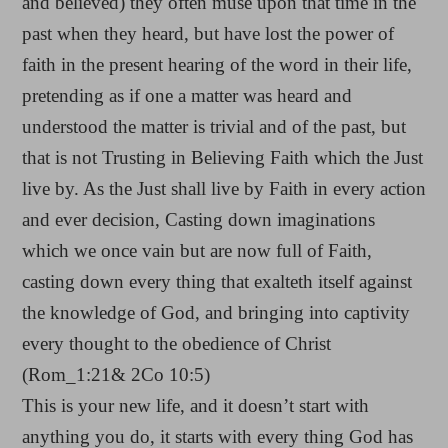
and believed) they often muse upon that time in the
past when they heard, but have lost the power of
faith in the present hearing of the word in their life,
pretending as if one a matter was heard and
understood the matter is trivial and of the past, but
that is not Trusting in Believing Faith which the Just
live by. As the Just shall live by Faith in every action
and ever decision, Casting down imaginations
which we once vain but are now full of Faith,
casting down every thing that exalteth itself against
the knowledge of God, and bringing into captivity
every thought to the obedience of Christ
(Rom_1:21& 2Co 10:5)
This is your new life, and it doesn’t start with
anything you do, it starts with every thing God has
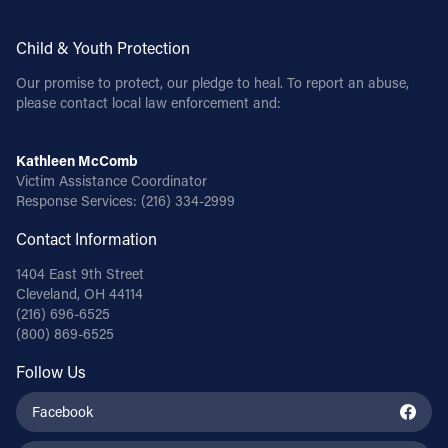
Child & Youth Protection
Our promise to protect, our pledge to heal. To report an abuse,
please contact local law enforcement and:
Kathleen McComb
Victim Assistance Coordinator
Response Services:
(216) 334-2999
Contact Information
1404 East 9th Street
Cleveland, OH 44114
(216) 696-6525
(800) 869-6525
Follow Us
Facebook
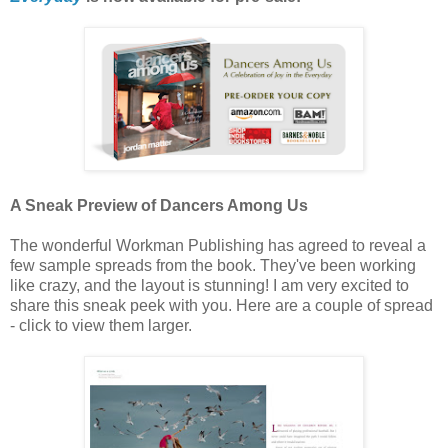
A Sneak Preview of Dancers Among Us
The wonderful Workman Publishing has agreed to reveal a
few sample spreads from the book. They've been working
like crazy, and the layout is stunning! I am very excited to
share this sneak peek with you. Here are a couple of spread
- click to view them larger.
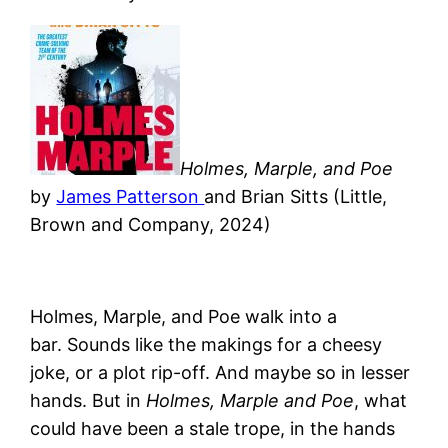
Holmes, Marple, and Poe
by
James Patterson
and Brian Sitts (Little,
Brown and Company, 2024)
Holmes, Marple, and Poe walk into a
bar. Sounds like the makings for a cheesy
joke, or a plot rip-off. And maybe so in lesser
hands.
But in
Holmes, Marple and Poe
, what
could have been a stale trope, in the hands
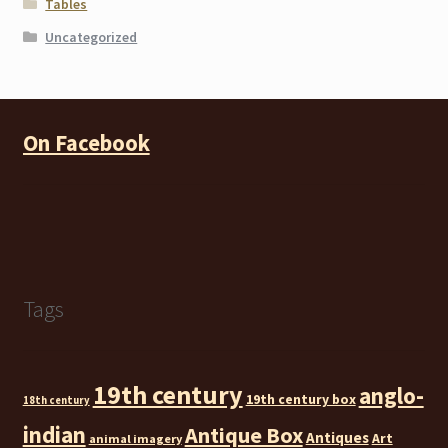
Tables
Uncategorized
On Facebook
Tags
19th century
anglo-
19th century box
18th century
indian
Antique Box
Antiques
Art
animal imagery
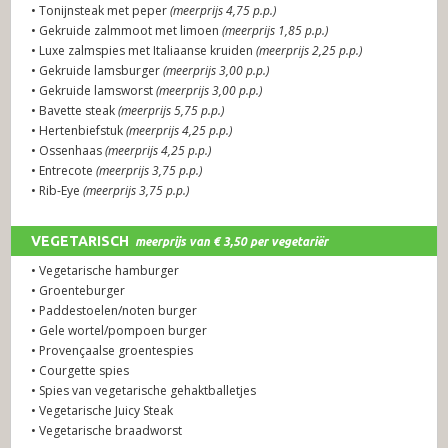
• Tonijnsteak met peper
(meerprijs 4,75 p.p.)
• Gekruide zalmmoot met limoen
(meerprijs 1,85 p.p.)
• Luxe zalmspies met Italiaanse kruiden
(meerprijs 2,25 p.p.)
• Gekruide lamsburger
(meerprijs 3,00 p.p.)
• Gekruide lamsworst
(meerprijs 3,00 p.p.)
• Bavette steak
(meerprijs 5,75 p.p.)
• Hertenbiefstuk
(meerprijs 4,25 p.p.)
• Ossenhaas
(meerprijs 4,25 p.p.)
• Entrecote
(meerprijs 3,75 p.p.)
• Rib-Eye
(meerprijs 3,75 p.p.)
VEGETARISCH
meerprijs van € 3,50 per vegetariër
• Vegetarische hamburger
PREMIUM SELECTED GRILL GERECHTEN
(let op: voor de
• Groenteburger
premium gerechten wordt een meerprijs berekend)
• Paddestoelen/noten burger
• Gele wortel/pompoen burger
• Provençaalse groentespies
• Courgette spies
• Spies van vegetarische gehaktballetjes
• Vegetarische Juicy Steak
• Vegetarische braadworst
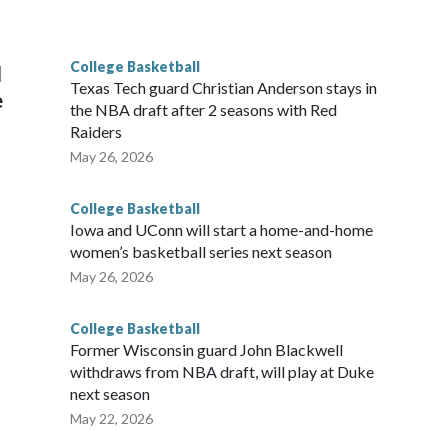
he year. Vanderbilt was ranked as high as No. 5 and
g the NCAA Sweet 16.
College Basketball
l
Texas Tech guard Christian Anderson stays in
e
the NBA draft after 2 seasons with Red
Raiders
May 26, 2026
College Basketball
Iowa and UConn will start a home-and-home
women’s basketball series next season
May 26, 2026
College Basketball
Former Wisconsin guard John Blackwell
withdraws from NBA draft, will play at Duke
next season
May 22, 2026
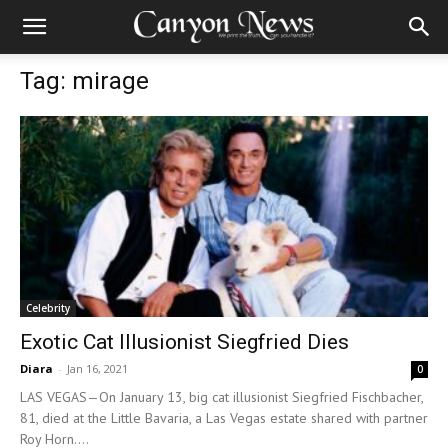
Tag: mirage
Celebrity
Exotic Cat Illusionist Siegfried Dies
Diara
-
Jan 16, 2021
0
LAS VEGAS—On January 13, big cat illusionist Siegfried Fischbacher,
81, died at the Little Bavaria, a Las Vegas estate shared with partner
Roy Horn....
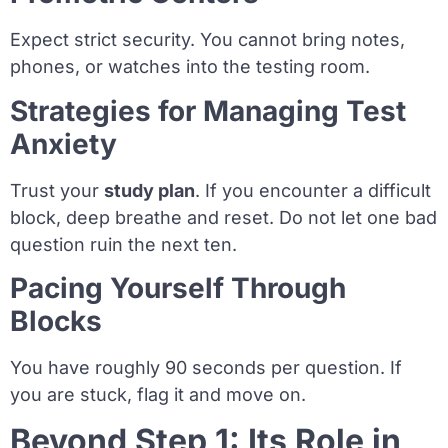
Expect strict security. You cannot bring notes,
phones, or watches into the testing room.
Strategies for Managing Test
Anxiety
Trust your
study plan
. If you encounter a difficult
block, deep breathe and reset. Do not let one bad
question ruin the next ten.
Pacing Yourself Through
Blocks
You have roughly 90 seconds per question. If
you are stuck, flag it and move on.
Beyond Step 1: Its Role in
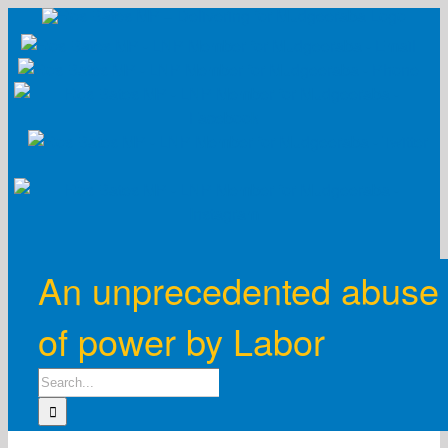
Skip
to
content
An unprecedented abuse
of power by Labor
Search
for:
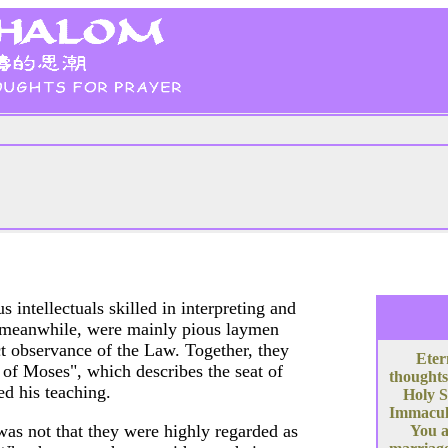
s intellectuals skilled in interpreting and
s, meanwhile, were mainly pious laymen
ict observance of the Law. Together, they
Eter
of Moses", which describes the seat of
thoughts
d his teaching.
Holy S
Immacula
 was not that they were highly regarded as
You a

■ WORK ORDER: Could you please find every line of the listing above holding the string "Little" and copy it?

■ WRITTEN ANSWER:
and Brian Sitts (Little,
81, died at the Little Bavaria, a Las Vegas estate shared with partner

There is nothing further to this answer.